* Exercise
Write the listing out again, exactly as it appears.
┄┄┄┄┄┄┄┄┄┄┄┄┄┄┄┄┄┄┄┄
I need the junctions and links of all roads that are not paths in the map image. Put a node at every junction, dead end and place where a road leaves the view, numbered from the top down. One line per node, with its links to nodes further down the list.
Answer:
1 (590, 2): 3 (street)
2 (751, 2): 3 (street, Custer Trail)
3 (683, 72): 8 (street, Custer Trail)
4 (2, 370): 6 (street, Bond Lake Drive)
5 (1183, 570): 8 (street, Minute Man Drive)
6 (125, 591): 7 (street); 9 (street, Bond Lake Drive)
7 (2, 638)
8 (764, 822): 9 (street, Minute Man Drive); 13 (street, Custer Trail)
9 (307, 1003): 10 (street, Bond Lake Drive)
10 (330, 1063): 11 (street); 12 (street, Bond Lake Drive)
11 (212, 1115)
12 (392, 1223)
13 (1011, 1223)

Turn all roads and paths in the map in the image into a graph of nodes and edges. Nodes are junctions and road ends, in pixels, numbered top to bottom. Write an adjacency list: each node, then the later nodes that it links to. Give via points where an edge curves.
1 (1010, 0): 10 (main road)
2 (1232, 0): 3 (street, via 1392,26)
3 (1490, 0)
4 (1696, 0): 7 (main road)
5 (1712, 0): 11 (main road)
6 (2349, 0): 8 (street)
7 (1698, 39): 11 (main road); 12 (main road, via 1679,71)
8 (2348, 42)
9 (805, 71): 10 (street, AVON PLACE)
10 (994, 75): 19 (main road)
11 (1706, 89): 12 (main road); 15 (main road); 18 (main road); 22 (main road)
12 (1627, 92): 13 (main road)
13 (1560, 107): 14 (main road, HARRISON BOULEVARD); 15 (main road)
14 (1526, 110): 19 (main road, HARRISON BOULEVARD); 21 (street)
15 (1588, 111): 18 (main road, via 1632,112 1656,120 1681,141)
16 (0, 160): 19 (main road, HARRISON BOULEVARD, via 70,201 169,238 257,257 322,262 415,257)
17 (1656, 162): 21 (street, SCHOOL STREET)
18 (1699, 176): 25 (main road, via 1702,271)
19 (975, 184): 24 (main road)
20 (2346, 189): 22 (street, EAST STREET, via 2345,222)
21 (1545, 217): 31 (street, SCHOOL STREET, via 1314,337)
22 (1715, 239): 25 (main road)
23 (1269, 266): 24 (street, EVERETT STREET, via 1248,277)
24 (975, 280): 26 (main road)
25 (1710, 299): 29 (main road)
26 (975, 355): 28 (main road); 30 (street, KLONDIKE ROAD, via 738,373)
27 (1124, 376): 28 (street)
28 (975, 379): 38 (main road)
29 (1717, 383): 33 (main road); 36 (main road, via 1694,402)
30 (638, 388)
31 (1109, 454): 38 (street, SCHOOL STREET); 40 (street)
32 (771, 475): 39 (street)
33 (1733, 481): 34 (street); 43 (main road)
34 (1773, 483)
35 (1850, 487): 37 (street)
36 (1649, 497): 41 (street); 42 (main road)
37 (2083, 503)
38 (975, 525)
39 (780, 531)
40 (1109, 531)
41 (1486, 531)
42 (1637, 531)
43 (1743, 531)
┄┄┄┄┄┄┄┄┄┄┄┄┄┄┄┄┄┄┄┄
* Reply
I need the junctions and links of all roads that are not paths in the map image. Put a node at every junction, dead end and place where a road leaves the view, numbered from the top down. One line per node, with its links to nodes further down the list.
Answer:
1 (590, 2): 3 (street)
2 (751, 2): 3 (street, Custer Trail)
3 (683, 72): 8 (street, Custer Trail)
4 (2, 370): 6 (street, Bond Lake Drive)
5 (1183, 570): 8 (street, Minute Man Drive)
6 (125, 591): 7 (street); 9 (street, Bond Lake Drive)
7 (2, 638)
8 (764, 822): 9 (street, Minute Man Drive); 13 (street, Custer Trail)
9 (307, 1003): 10 (street, Bond Lake Drive)
10 (330, 1063): 11 (street); 12 (street, Bond Lake Drive)
11 (212, 1115)
12 (392, 1223)
13 (1011, 1223)

Turn all roads and paths in the map in the image into a graph of nodes and edges. Nodes are junctions and road ends, in pixels, numbered top to bottom. Write an adjacency list: each node, then the later nodes that it links to. Give via points where an edge curves.
1 (1010, 0): 10 (main road)
2 (1232, 0): 3 (street, via 1392,26)
3 (1490, 0)
4 (1696, 0): 7 (main road)
5 (1712, 0): 11 (main road)
6 (2349, 0): 8 (street)
7 (1698, 39): 11 (main road); 12 (main road, via 1679,71)
8 (2348, 42)
9 (805, 71): 10 (street, AVON PLACE)
10 (994, 75): 19 (main road)
11 (1706, 89): 12 (main road); 15 (main road); 18 (main road); 22 (main road)
12 (1627, 92): 13 (main road)
13 (1560, 107): 14 (main road, HARRISON BOULEVARD); 15 (main road)
14 (1526, 110): 19 (main road, HARRISON BOULEVARD); 21 (street)
15 (1588, 111): 18 (main road, via 1632,112 1656,120 1681,141)
16 (0, 160): 19 (main road, HARRISON BOULEVARD, via 70,201 169,238 257,257 322,262 415,257)
17 (1656, 162): 21 (street, SCHOOL STREET)
18 (1699, 176): 25 (main road, via 1702,271)
19 (975, 184): 24 (main road)
20 (2346, 189): 22 (street, EAST STREET, via 2345,222)
21 (1545, 217): 31 (street, SCHOOL STREET, via 1314,337)
22 (1715, 239): 25 (main road)
23 (1269, 266): 24 (street, EVERETT STREET, via 1248,277)
24 (975, 280): 26 (main road)
25 (1710, 299): 29 (main road)
26 (975, 355): 28 (main road); 30 (street, KLONDIKE ROAD, via 738,373)
27 (1124, 376): 28 (street)
28 (975, 379): 38 (main road)
29 (1717, 383): 33 (main road); 36 (main road, via 1694,402)
30 (638, 388)
31 (1109, 454): 38 (street, SCHOOL STREET); 40 (street)
32 (771, 475): 39 (street)
33 (1733, 481): 34 (street); 43 (main road)
34 (1773, 483)
35 (1850, 487): 37 (street)
36 (1649, 497): 41 (street); 42 (main road)
37 (2083, 503)
38 (975, 525)
39 (780, 531)
40 (1109, 531)
41 (1486, 531)
42 (1637, 531)
43 (1743, 531)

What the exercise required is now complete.